From the listing below, copy every line with the word "table".
-----
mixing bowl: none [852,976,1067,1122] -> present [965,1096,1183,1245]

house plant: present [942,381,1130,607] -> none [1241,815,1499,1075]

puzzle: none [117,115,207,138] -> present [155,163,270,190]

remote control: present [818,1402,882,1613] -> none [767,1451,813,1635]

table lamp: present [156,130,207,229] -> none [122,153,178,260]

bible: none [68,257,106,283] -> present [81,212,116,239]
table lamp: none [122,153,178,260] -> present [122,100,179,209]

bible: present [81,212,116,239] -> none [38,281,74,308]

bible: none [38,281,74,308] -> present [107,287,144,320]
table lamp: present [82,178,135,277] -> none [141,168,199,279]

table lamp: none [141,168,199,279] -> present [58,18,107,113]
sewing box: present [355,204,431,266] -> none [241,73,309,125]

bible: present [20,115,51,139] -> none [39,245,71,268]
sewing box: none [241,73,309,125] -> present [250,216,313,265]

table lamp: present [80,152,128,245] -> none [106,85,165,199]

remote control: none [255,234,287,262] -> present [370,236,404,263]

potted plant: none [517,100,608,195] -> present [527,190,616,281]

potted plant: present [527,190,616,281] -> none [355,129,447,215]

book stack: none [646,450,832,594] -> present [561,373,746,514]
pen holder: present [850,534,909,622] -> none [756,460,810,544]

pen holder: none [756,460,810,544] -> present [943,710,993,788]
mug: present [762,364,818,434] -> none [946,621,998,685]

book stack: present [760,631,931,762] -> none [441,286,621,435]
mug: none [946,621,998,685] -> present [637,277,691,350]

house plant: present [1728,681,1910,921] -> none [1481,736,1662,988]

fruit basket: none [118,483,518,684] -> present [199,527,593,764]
-----
*Answer to this task*:
table lamp: present [156,130,207,229] -> none [122,153,178,260]
table lamp: none [122,153,178,260] -> present [122,100,179,209]
table lamp: present [82,178,135,277] -> none [141,168,199,279]
table lamp: none [141,168,199,279] -> present [58,18,107,113]
table lamp: present [80,152,128,245] -> none [106,85,165,199]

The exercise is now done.